**To do**. Extract every line of source text from the material below, character for character, and leave the pictures out of your answer.

+-------+

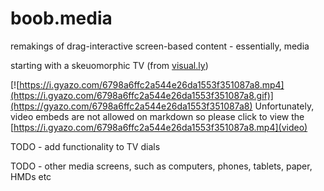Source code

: # boob.media

remakings of drag-interactive screen-based content - essentially, media 

starting with a skeuomorphic TV (from [visual.ly](https://visual.ly/community/interactive-graphic/computers/pros-and-cons-skeuomorphism-infographics?view=true))

[![https://i.gyazo.com/6798a6ffc2a544e26da1553f351087a8.mp4](https://i.gyazo.com/6798a6ffc2a544e26da1553f351087a8.gif)](https://gyazo.com/6798a6ffc2a544e26da1553f351087a8)
Unfortunately, video embeds are not allowed on markdown so please click to view the [https://i.gyazo.com/6798a6ffc2a544e26da1553f351087a8.mp4](video)

TODO - add functionality to TV dials 

TODO - other media screens, such as computers, phones, tablets, paper, HMDs etc 

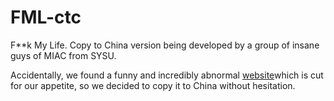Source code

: FML-ctc
=======

F**k My Life. Copy to China version being developed by a group of insane guys of MIAC from SYSU.

Accidentally, we found a funny and incredibly abnormal [website](http://www.fmylife.com/)which is cut for our appetite, so we decided to copy it to China without hesitation.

+-------+

**Result**.
Source code

: # boob.media

remakings of drag-interactive screen-based content - essentially, media 

starting with a skeuomorphic TV (from [visual.ly](https://visual.ly/community/interactive-graphic/computers/pros-and-cons-skeuomorphism-infographics?view=true))

[![https://i.gyazo.com/6798a6ffc2a544e26da1553f351087a8.mp4](https://i.gyazo.com/6798a6ffc2a544e26da1553f351087a8.gif)](https://gyazo.com/6798a6ffc2a544e26da1553f351087a8)
Unfortunately, video embeds are not allowed on markdown so please click to view the [https://i.gyazo.com/6798a6ffc2a544e26da1553f351087a8.mp4](video)

TODO - add functionality to TV dials 

TODO - other media screens, such as computers, phones, tablets, paper, HMDs etc 

Source code

: FML-ctc
=======

F**k My Life. Copy to China version being developed by a group of insane guys of MIAC from SYSU.

Accidentally, we found a funny and incredibly abnormal [website](http://www.fmylife.com/)which is cut for our appetite, so we decided to copy it to China without hesitation.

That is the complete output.